** Material provided follows **

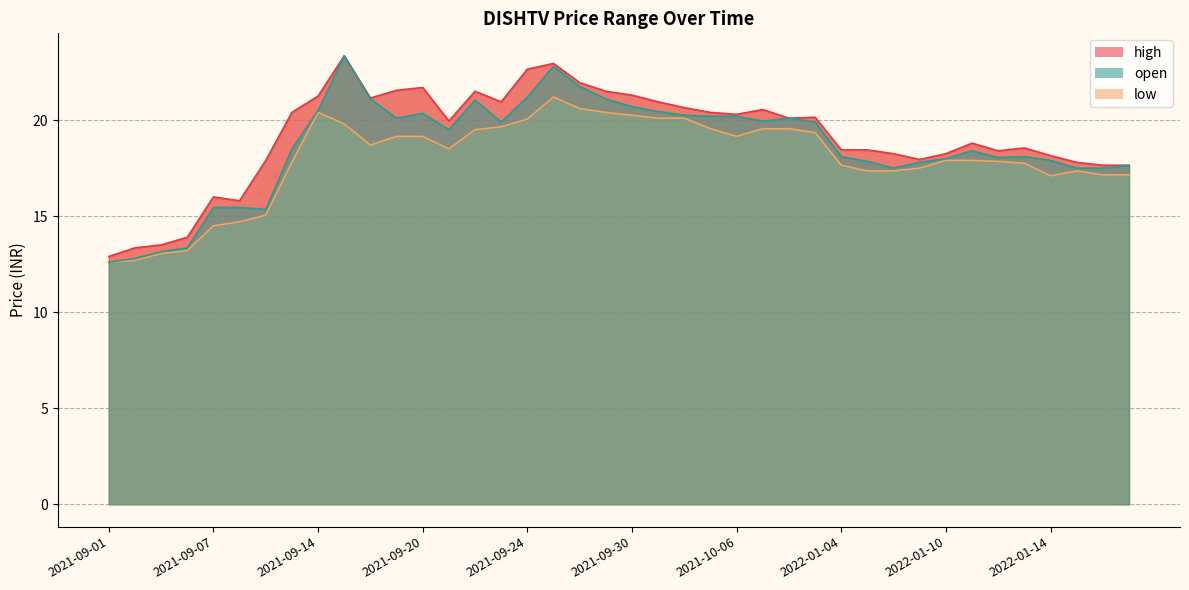

Which series has the largest total across all categories?

high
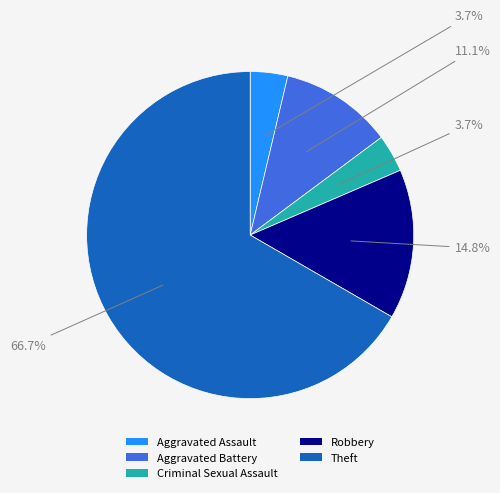

How many slices are in this pie chart?

5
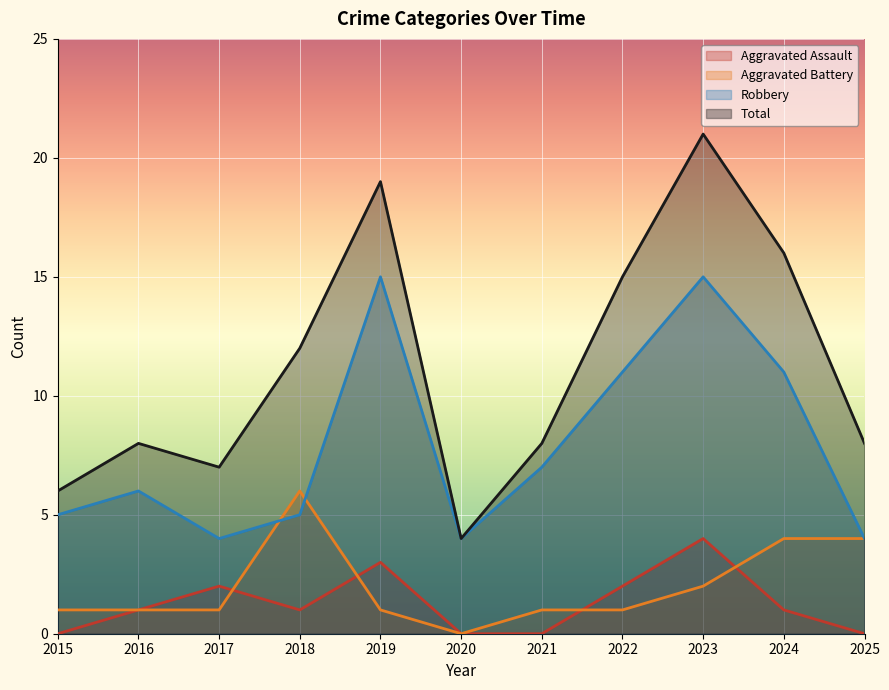

What is the difference between the maximum and minimum values in the Total series?

17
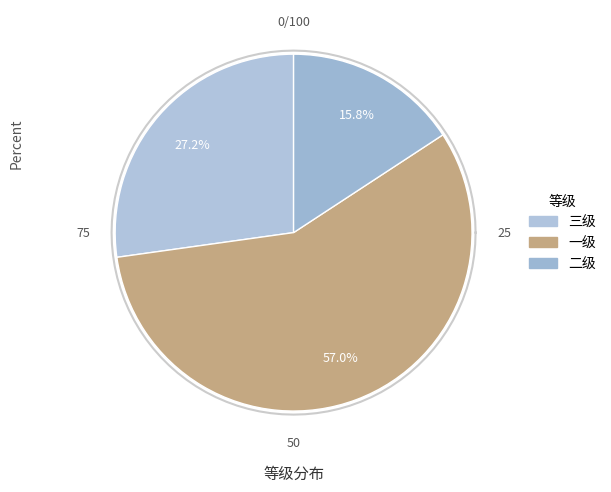

Rank the categories by value from lowest to highest.

二级, 三级, 一级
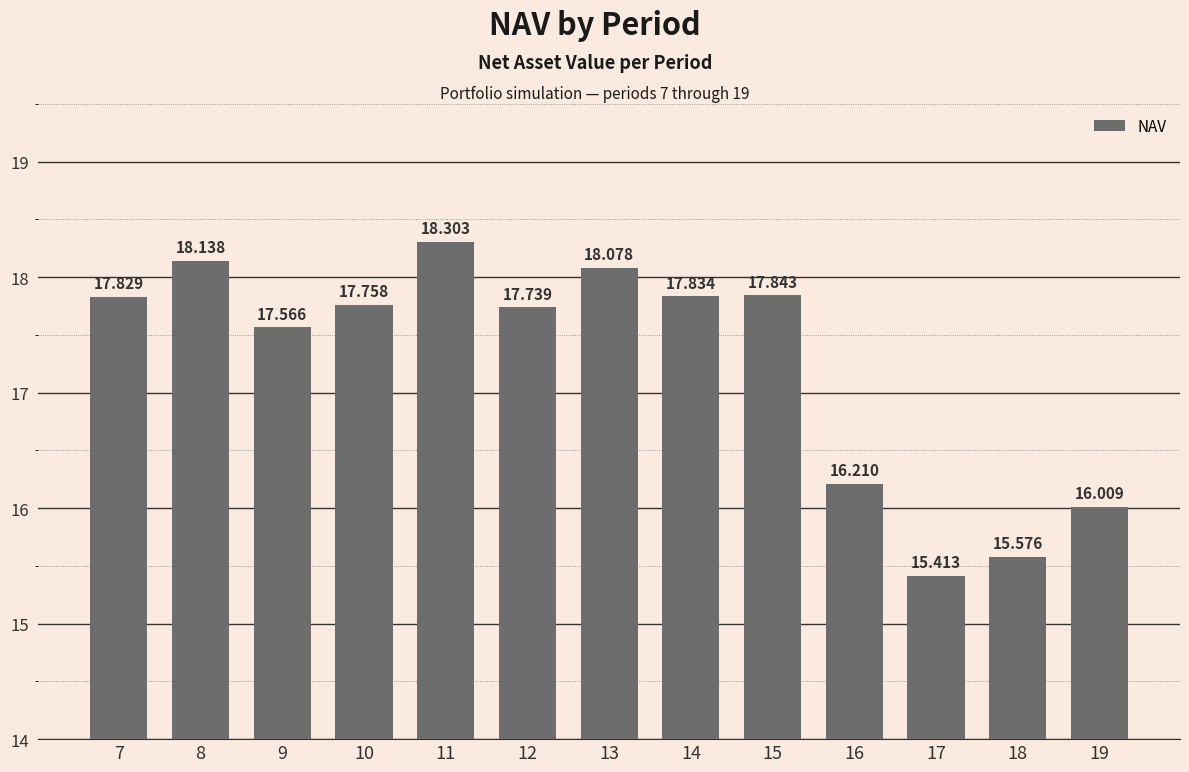

What is the change in value from 14 to 18?

-2.3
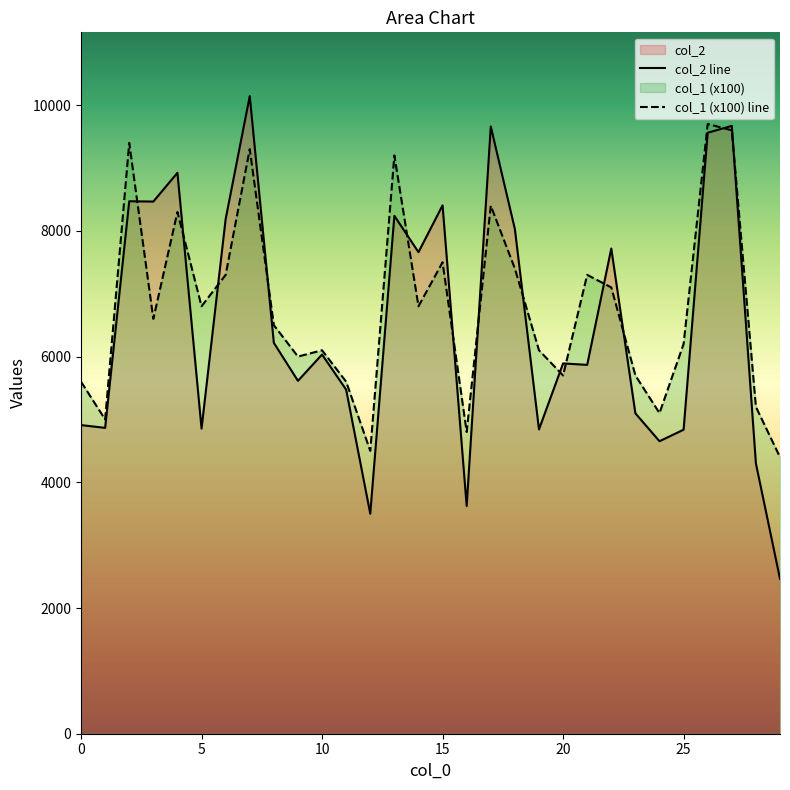

What is the value of the col_1 (x100) line point at the 29th from the left?

5200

** End of Material provided **

**What is required:** Pull out every line above that contains the string "from", treating uppercase and lowercase as different.

**Your solution:**
Rank the categories by value from lowest to highest.
What is the change in value from 14 to 18?
What is the value of the col_1 (x100) line point at the 29th from the left?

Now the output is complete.